Park Chung-hee had an in built distrust of reporters. When he had been deputy
commander of the 2nd army, lieutenant-colonel Chang Dong-woon, the
commander of the Taegu engineering battalion had beaten up a reporter, who had
threatened to write about him selling gasoline supplies to raise money. Reporters
protested this to lieutenant-colonel Bang Ja-myong commander of the local CID.
Bang reported the affair to Lee Joo-il, chief of staff who was concerned over the
matter. When Bang informed Park, he got a totally different reception as Park
appeared to delight in the fact. He said laughing,
"It's superb. Young officers have such guts. These days reporters are too
arrogant. Well done. Really well done."
Right after the revolution, Park visited Pusan and held a meeting with generals
in the area and ordered them to clear out bad reporters. Kim Jong-shin, a
reporter at the Pusan Ilbo at the time remembered Park's words.
'We must arrange for the massively increased poor media reporting that is
damaging the government's work to be curtailed. In Pusan there are many
reporters who pry money away from soldiers on the ordinance and supplies
bases. They are not reporters, you should punish them without mercy.'
Kim said that when Park was talking he looked at him and said that he was an
exception.
At the beginning of June, political reporters of the 'Dong-a Ilbo' Lee Man-seop
and Lee Jin-hee were arrested after reporting that president Yoon Bo-sun
wanted an early return to a civilian government. In early July, when there was a
test run of the Seoul suburban railway, presidential secretary Kim Joon-ha
advised Yoon to ask Park to release the two.
Yoon and Park were in the same compartment of the inaugural train and Yoon
asked him about the reporters. Park called Kim Jong-pil from the next
compartment.
"Kim, have you arrested some Dong-a Ilbo reporters?"
"Yes sir. Political reporters at the Chongwadae news conference..............."
"Release them immediately as the president has requested it."

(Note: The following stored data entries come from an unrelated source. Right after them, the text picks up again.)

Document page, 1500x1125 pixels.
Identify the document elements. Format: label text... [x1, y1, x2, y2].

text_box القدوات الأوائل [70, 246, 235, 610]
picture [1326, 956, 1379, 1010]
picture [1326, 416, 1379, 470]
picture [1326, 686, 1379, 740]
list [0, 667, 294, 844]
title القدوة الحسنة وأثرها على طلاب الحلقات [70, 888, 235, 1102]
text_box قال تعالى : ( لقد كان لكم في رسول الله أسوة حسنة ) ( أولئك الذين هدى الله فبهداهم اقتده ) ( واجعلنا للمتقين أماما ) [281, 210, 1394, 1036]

On the morning of July 15, Won Choong-yon, chief of information at the
Supreme Council visited the army prison in Sobingo-dong apologized and drove
the two reporters to their houses. Two years later Lee Man-seop joined Park's
Republican Party just before the presidential election and attacked Yoon Bo-sun
on his behalf.
On June 18, Cho Sae-hyon, political editor of the 'Minkook Ilbo' was arrested
because of an incident related to the sixth clause of the revolutionary pledge.
The clause said,
'When our task has been completed we will turn over government to a new and
clean civilian administration and return to our original mission.'
This clause was subtlely changed to,
'We will do our best with body and mind to build a strong base for a democratic
republic.'
When the 'Minkook Ilbo' reported the change, the Supreme Council ordered
Cho's arrest saying that the latter version was the civilian one. Cho was
detained at Chungbu police station and found eight other people there including
Kim Dae-jung, public relations head of the Democrat Party; Cho Yong-soo, head
of the 'Minjok Ilbo' and Professor Lee Keon-ho of Koryo University.
Later Cho was transferred to Sodaemun prison and shared a cell with Shin
Hyon-don, home affairs minister of the Chang Myon government and Chang
Jae-sol, agricultural minister under Syngman Rhee. Shin complained about Cho
and other media representative's reporting on the Chang Myong government.
Chang said that the media had excessively attacked the democratic government
as if it were like Rhee's dictatorship, and this had been raised at cabinet
discussions where Chang had said that he could not attack the freedom of the
press, even if it meant the end of his government. Shin said that he hadn't
realized that democracy in a politically naive country was so difficult and the
media should look at themselves and behave responsibly. Even though he was
areprsentative of the media, Cho could not challenge this. He wrote a
retrospective in the December 1985 'Monthly Chosun'.
'Every day there were heated political discussions in a cell with a liberal, a
democrat and a reporter. We all blamed each other, but finally came to the
conclusion that we had all made mistakes and therefore invited a coup d' etat,
resulting in us ending up in prison. We lamented the fact that if Rhee had
performed better and established the foundations of democracy, or if Chang's
government had been more consistent, or if the media had encouraged the hard
won democracy, this thing would not have happened. On July 20, thirty-one days
after I had been arrested, I was released. Colonel Won Choong-yon drove me
from the prison to the newspaper. I still remember the faces of the former
ministers, who saw off a reporter carrying a blanket, with sad expressions. They
were released after several more months, but the civilian government to which
they belonged had been blown away by the march of history.'
(The photograph is of Lee Man-seop, reporter for the 'Dong-a Ilbo'.)